**Document excerpt**
Clever Code and Better Design, friends or enemies?!

Posted by Ian Whitney on December 28, 2014

Hello, all!

If you are reading this, then you have decided that my occasional rambly blog posts about code design are not enough! Some may question your sanity, but not me. Let us ramble on together, spending far to much time thinking about where we should inject that dependency.

In case you missed it, I wrote a bit about the RNA Transcription exercise from Exercism.io. http://programming.ianwhitney.com/blog/2014/12/26/exercism-the-rna-transcription-exercise/

A Christmas present to myself was Metaprogramming Ruby 2 by Paolo Perotta. I don’t tend to break out the metaprogramming tools that often, but it’s something that I wanted to learn about. This is a odd book. It has an appendix of “spells” which are just little code snippets or patterns. People think metaprogramming is weird enough already, I’m not sure we need to pretend that it’s magical. I thought the information in the book was good, just presented in a way that I didn’t always care for.

**Problem to work on**
Update the blog post, starting with "If you are reading" and going on through "inject that dependency.", with "dependency" replaced by "collaborator".

**Collected data**
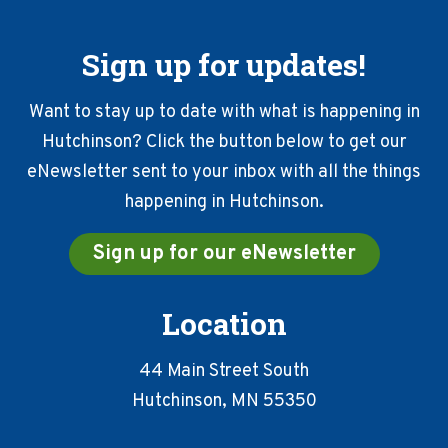
Sign up for updates!
Want to stay up to date with what is happening in
Hutchinson? Click the button below to get our
eNewsletter sent to your inbox with all the things
happening in Hutchinson.
Sign up for our eNewsletter
Location
44 Main Street South
Hutchinson, MN 55350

**Solution to the exercise**
If you are reading this, then you have decided that my occasional rambly blog posts about code design are not enough! Some may question your sanity, but not me. Let us ramble on together, spending far to much time thinking about where we should inject that collaborator.